Будут, будут числом возрастать убегающие в поля!
Будут в сибирских дремучих местах умножаться часовенки! Знает ли каждый из нас, чем он кончит: может, не станет на склоне дней он тихо сидеть в своем городском кресле за чтением мудренейших книг и с душистым куревом, а закачается в чистом поле на двух на висельных столбах с перекладиной; в придорожной канаве, может, или в лесной вологодской келье кончит он дни, — кто знает, кто скажет? Ничего про себя вы не знаете, юноши! Жены, — слушайте, жены, благовест вольный: в полях в широких, в раздольных благовест стоит искони; кто тот благовест слышал, тому в городах покою нет; только измается в городе он; полуживой, убежит за границу; да и там покоя ему не найти никогда. Изрыдается душа; ум засохнет; язык к гортани прилипнет; будут его от тоски-болезни лечить водами и в сумасшедшем-то он побывает доме, и в тюрьме; кончит же тем, что вернется к тебе, о русское поле!

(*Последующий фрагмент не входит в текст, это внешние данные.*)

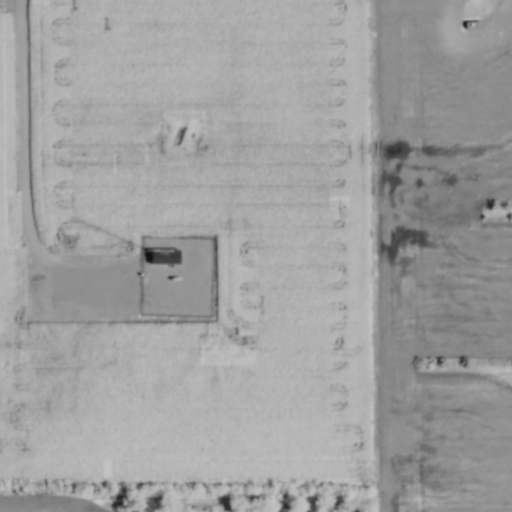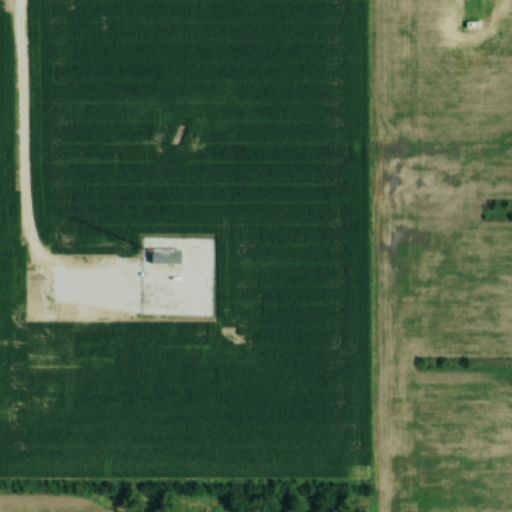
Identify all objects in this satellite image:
road: (22, 163)
building: (174, 257)
building: (95, 353)
building: (6, 361)
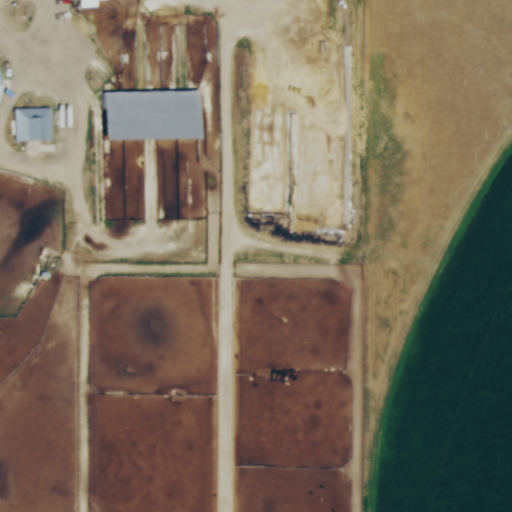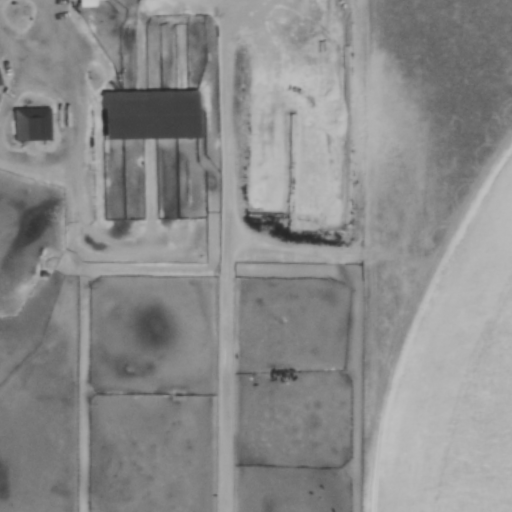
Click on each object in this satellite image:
building: (86, 3)
building: (148, 115)
building: (30, 124)
road: (227, 136)
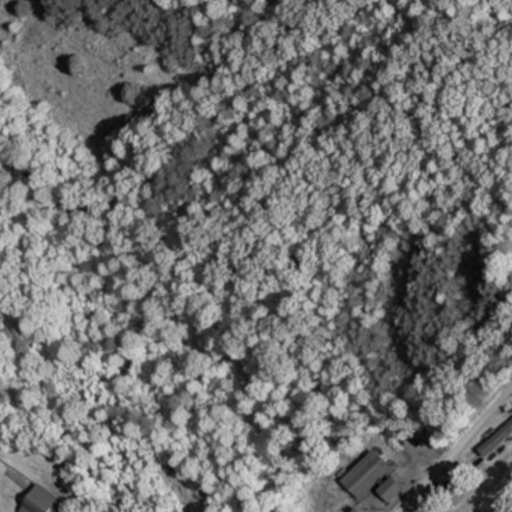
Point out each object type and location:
building: (499, 442)
road: (459, 453)
building: (372, 473)
building: (50, 501)
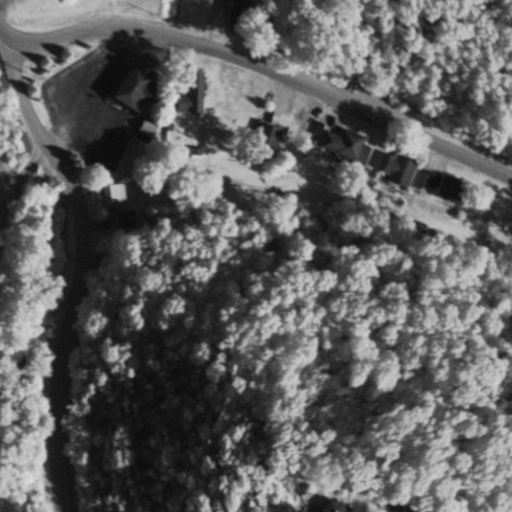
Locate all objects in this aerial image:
building: (234, 14)
building: (259, 25)
road: (0, 48)
road: (264, 68)
building: (125, 95)
building: (184, 97)
building: (143, 130)
building: (262, 136)
building: (341, 147)
crop: (9, 148)
building: (191, 155)
building: (395, 170)
building: (440, 188)
building: (110, 194)
building: (123, 224)
road: (80, 272)
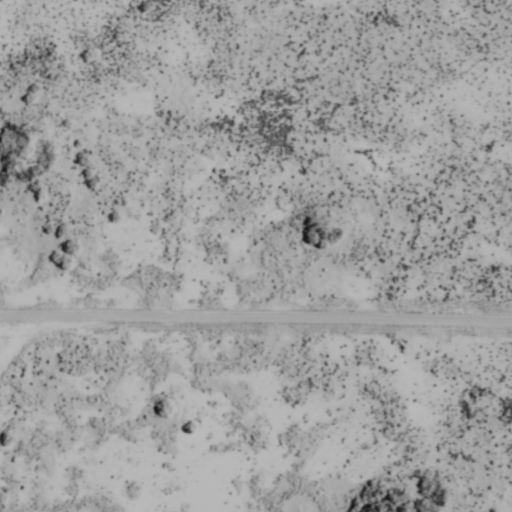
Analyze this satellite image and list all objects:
road: (256, 331)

— Так вот и я! — вздрагивает Дарьяльский: смотрит — упадает кубовая над головою синь; поля, леса, избы — все кубовое, ночное: желтый месяц встанет — и тени.
«Будто я в пространствах новых, будто в новых временах», — вспоминает Дарьяльский слова когда-то любимого им поэта: и тот вот, измаялся: если останется в городе, умрет; и у того крепко в душе полевая запала мысль. И невольно слова любимого поэта напоминают другие слова, дорогие и страшные:
Чу! с той стороны пруда родной отзыв:
Это злобный космач, окончив столярное свое дело, отправляется домой.
— Теперь я уже не филолог, не барин, не поэт: я —
«Что это я путаю?» — думает он; и ему страшно.
— Что это вы такое поете, молодой человек? — раздается за его спиной плаксиво-жалобный голос.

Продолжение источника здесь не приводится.